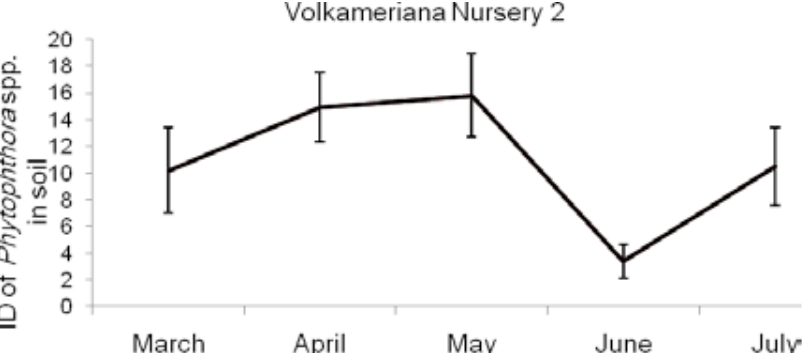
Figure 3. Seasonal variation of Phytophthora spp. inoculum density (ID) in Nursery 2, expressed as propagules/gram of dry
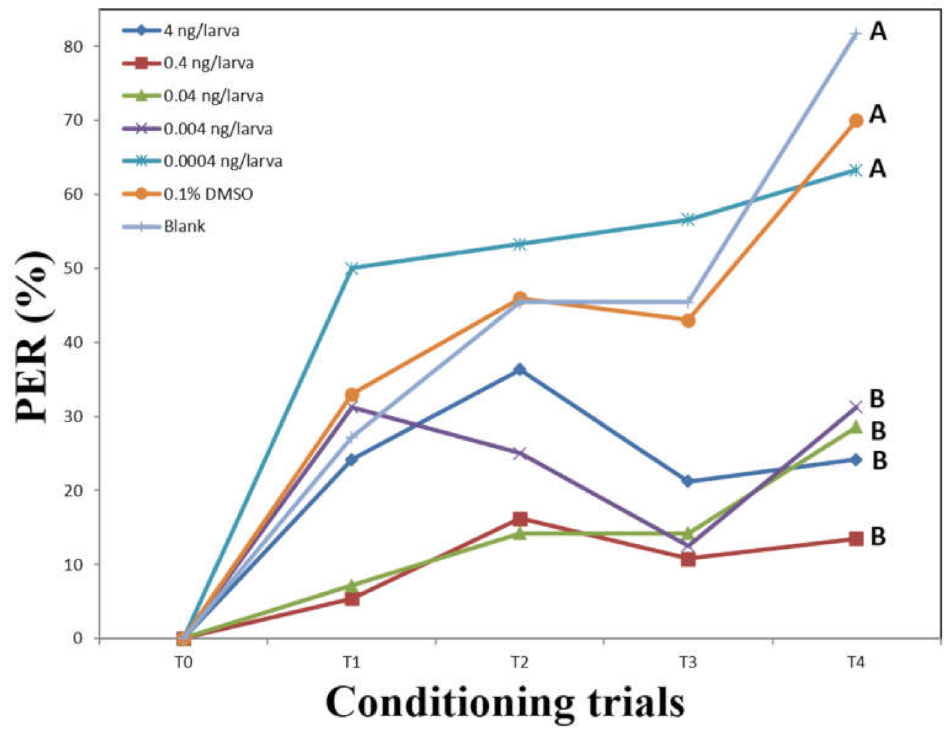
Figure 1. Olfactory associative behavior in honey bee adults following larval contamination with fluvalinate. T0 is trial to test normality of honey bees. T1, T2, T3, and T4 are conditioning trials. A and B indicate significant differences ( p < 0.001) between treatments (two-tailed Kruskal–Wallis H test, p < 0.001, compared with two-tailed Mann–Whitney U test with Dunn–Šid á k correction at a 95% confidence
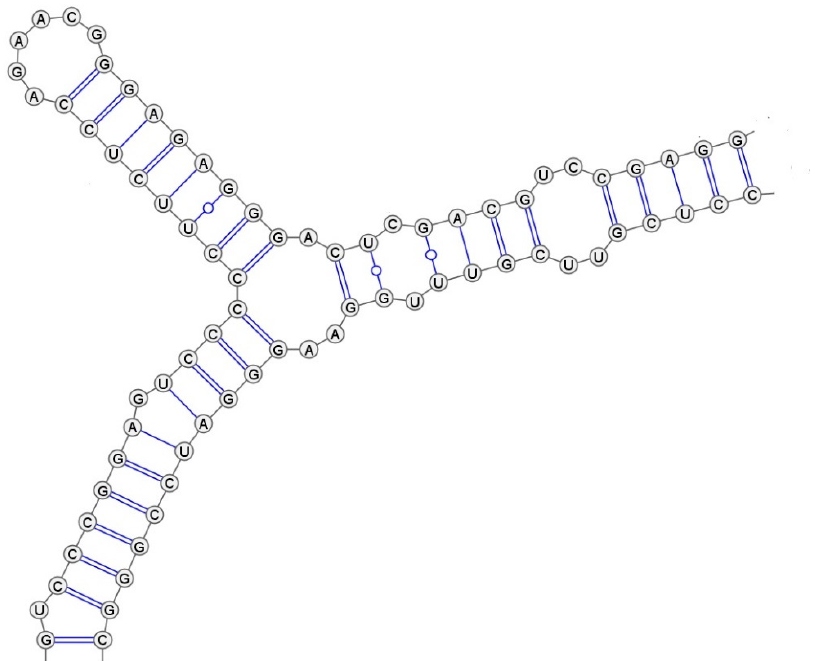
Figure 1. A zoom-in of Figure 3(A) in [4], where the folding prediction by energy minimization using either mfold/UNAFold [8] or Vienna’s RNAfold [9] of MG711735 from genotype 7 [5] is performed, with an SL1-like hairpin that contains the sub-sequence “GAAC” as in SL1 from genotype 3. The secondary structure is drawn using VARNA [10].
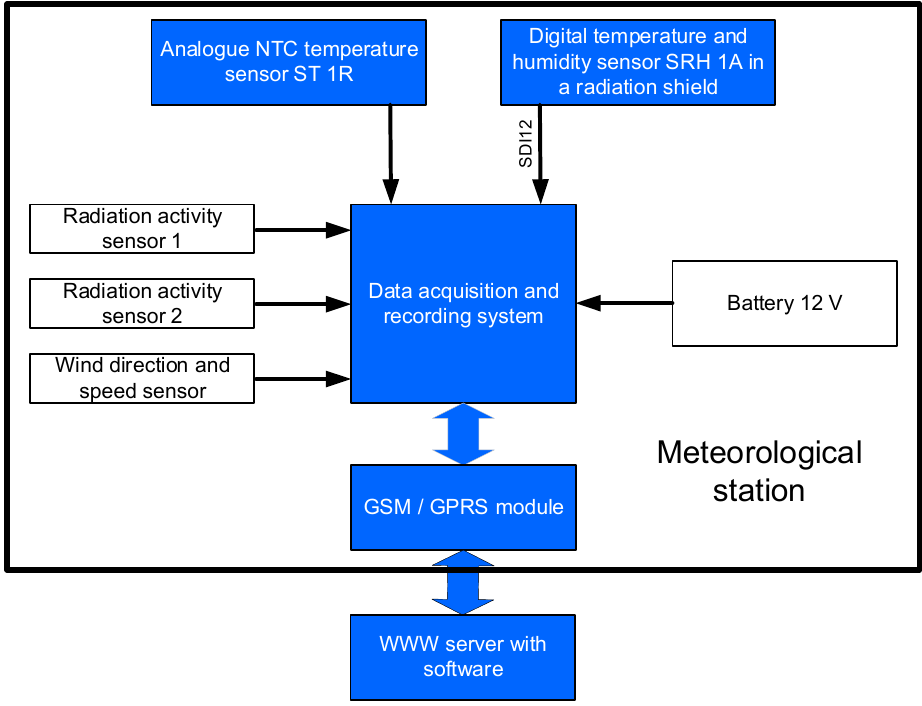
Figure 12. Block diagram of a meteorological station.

==

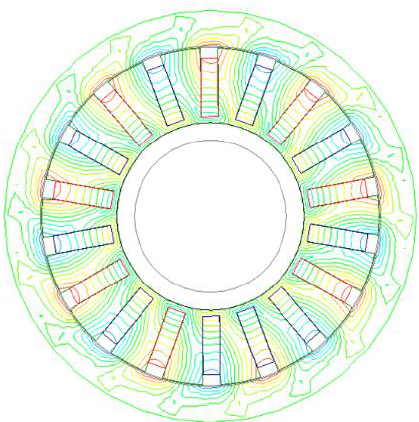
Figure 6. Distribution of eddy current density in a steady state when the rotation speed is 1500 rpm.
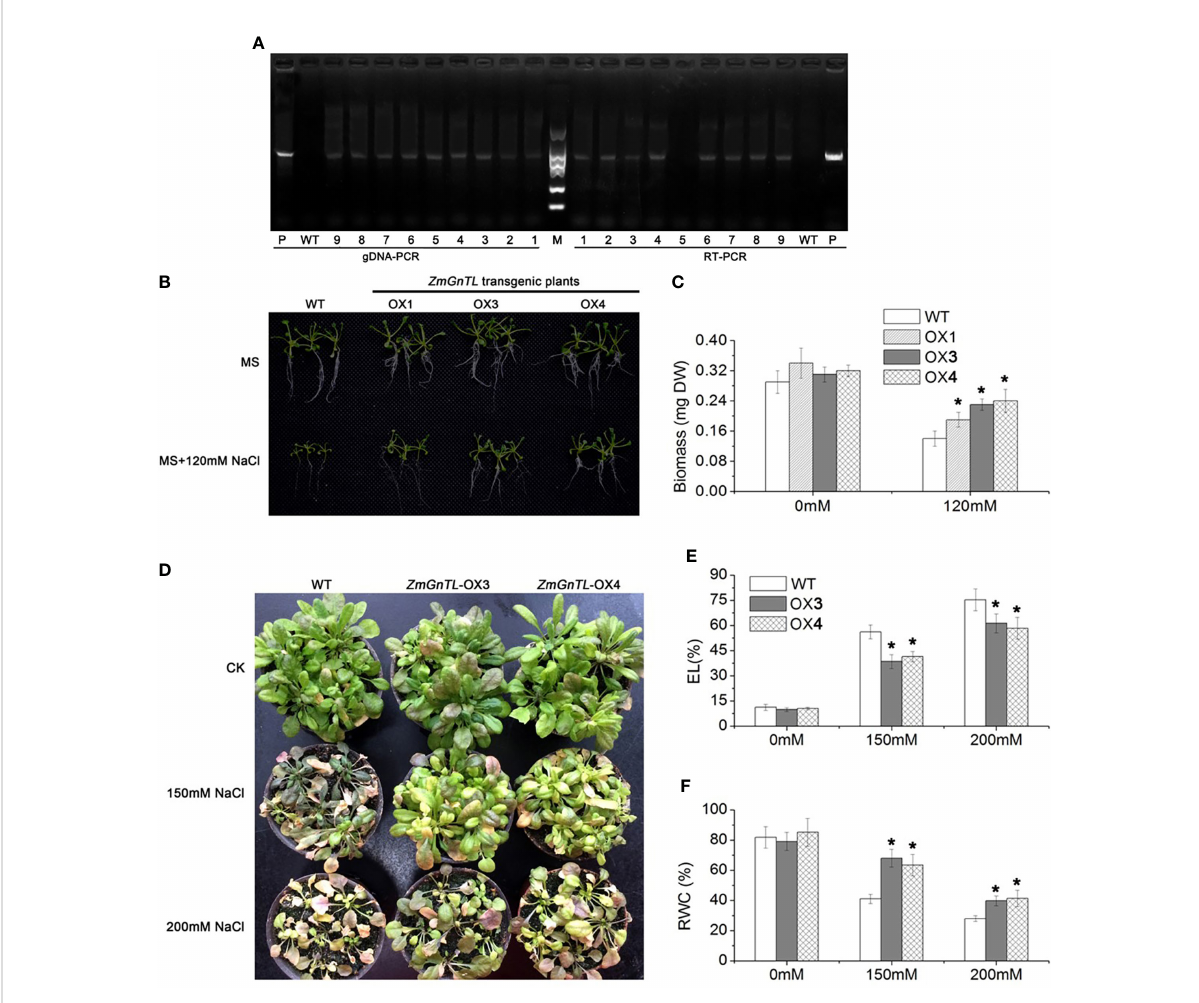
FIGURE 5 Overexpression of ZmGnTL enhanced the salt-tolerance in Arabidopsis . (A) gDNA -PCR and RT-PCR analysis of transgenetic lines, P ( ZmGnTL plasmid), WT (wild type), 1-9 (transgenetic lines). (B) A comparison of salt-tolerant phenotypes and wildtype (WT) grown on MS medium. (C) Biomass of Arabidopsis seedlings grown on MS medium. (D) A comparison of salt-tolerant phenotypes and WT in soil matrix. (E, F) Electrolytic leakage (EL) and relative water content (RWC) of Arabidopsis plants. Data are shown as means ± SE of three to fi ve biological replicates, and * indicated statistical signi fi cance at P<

Task instructions: If a line of the material contains the string "density", count it; give only the total.

Solution: 2